Topeka Gov. Bill Graves would like Lawrence kept together in any congressional redistricting plan, but he is not going to demand that it happen.
"I continue to believe there ought to be a way to get a map done where Douglas County is whole," Graves said of attempts by his fellow Republicans to divide Lawrence between two congressional districts.
But he added that keeping Lawrence whole would not be a requirement for him to sign a congressional plan into law. "We all give a little to get a little in this process, so I'll have to see where the final map is on congressional redistricting," he said.
With two weeks left in the regular legislative session, state lawmakers, who are in charge of redrawing congressional boundaries to accommodate population changes, remain at odds over congressional and state Senate redistricting.
Currently, almost all of Lawrence and most of Douglas County are in the 3rd District, which also includes the Kansas City-metropolitan counties of Johnson and Wyandotte.

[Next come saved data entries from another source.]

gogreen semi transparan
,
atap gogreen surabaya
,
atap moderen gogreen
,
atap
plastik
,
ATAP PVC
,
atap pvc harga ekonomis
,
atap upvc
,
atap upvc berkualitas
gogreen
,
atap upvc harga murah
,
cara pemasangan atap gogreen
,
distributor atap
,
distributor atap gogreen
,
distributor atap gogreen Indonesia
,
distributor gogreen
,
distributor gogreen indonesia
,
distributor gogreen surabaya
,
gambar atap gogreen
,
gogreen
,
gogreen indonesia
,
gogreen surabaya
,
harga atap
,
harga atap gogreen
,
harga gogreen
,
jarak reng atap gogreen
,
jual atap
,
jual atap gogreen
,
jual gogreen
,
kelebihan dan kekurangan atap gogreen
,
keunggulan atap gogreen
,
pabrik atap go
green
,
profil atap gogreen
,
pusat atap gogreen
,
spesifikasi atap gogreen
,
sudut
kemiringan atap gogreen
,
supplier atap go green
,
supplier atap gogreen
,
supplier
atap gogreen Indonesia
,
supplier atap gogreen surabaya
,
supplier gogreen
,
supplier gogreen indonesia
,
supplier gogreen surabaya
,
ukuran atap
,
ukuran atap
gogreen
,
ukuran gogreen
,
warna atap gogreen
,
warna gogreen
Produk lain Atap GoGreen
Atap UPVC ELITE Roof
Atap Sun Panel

The district is represented by Dennis Moore, the only Democrat from Kansas in Congress.
Because of population growth in the 3rd District and decreases in population in other congressional districts in Kansas, the boundaries of the 3rd District must be re-drawn to place some residents in the neighboring 2nd District.

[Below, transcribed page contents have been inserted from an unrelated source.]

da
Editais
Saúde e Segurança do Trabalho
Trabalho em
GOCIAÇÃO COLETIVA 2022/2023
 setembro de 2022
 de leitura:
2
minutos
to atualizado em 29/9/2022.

Lawrence officials and Democrats have argued that Lawrence should stay in the 3rd District because of the city's economic and Kansas University ties to the Kansas City area. They have proposed maps that would split Johnson County instead.

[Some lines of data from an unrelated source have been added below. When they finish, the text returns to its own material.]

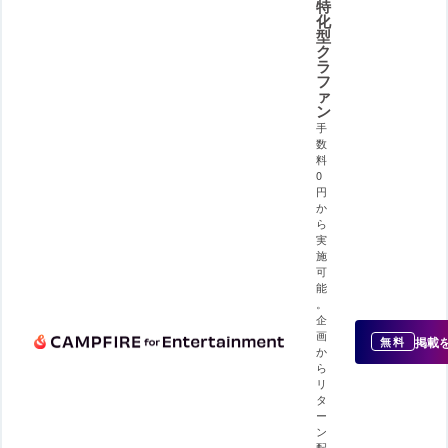
特
化
型
ク
ラ
フ
ァ
ン
手
数
料
0
円
か
ら
実
施
可
能
。
企
画
掲載
無料
か
ら
リ
タ
ー
ン
配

Republicans, however, say that Johnson and Wyandotte counties are the heart of the 3rd District, so Lawrence must be divided.
A plan endorsed by the House would split Lawrence roughly along Iowa Street, with eastern Lawrence staying in the 3rd District and western Lawrence going into the 2nd District, which is represented by Jim Ryun, one of the most conservative Republicans in Congress.
A plan that was passed by a Senate committee would place Lawrence in the 2nd District, a move opposed by some Republican leaders because they said it will hurt Ryun's re-election efforts.
Graves said he has received numerous calls from Kansas' congressmen and other "interested members in Washington" offering advice on how to re-draw the political boundaries.
"I wouldn't say their opinions are influencing to any great extent what is transpiring. I think they are starting to discover that Kansas politics has a certain flavor all its own, and that you can't micromanage from Washington," he said.
Lawmakers say they are not sure when the final bell will ring for congressional redistricting, although they agree that the full Senate will not debate a plan until after it hashes out a redistricting plan for the state Senate. The fight over new Senate boundaries has evolved into a stalemate between Graves, a moderate Republican, and a one-vote majority coalition of conservative Republicans and Democrats.
The conservative-Democrat coalition has stuck together despite one veto by Graves and the threat of another, so resolution of a Senate plan may take a while.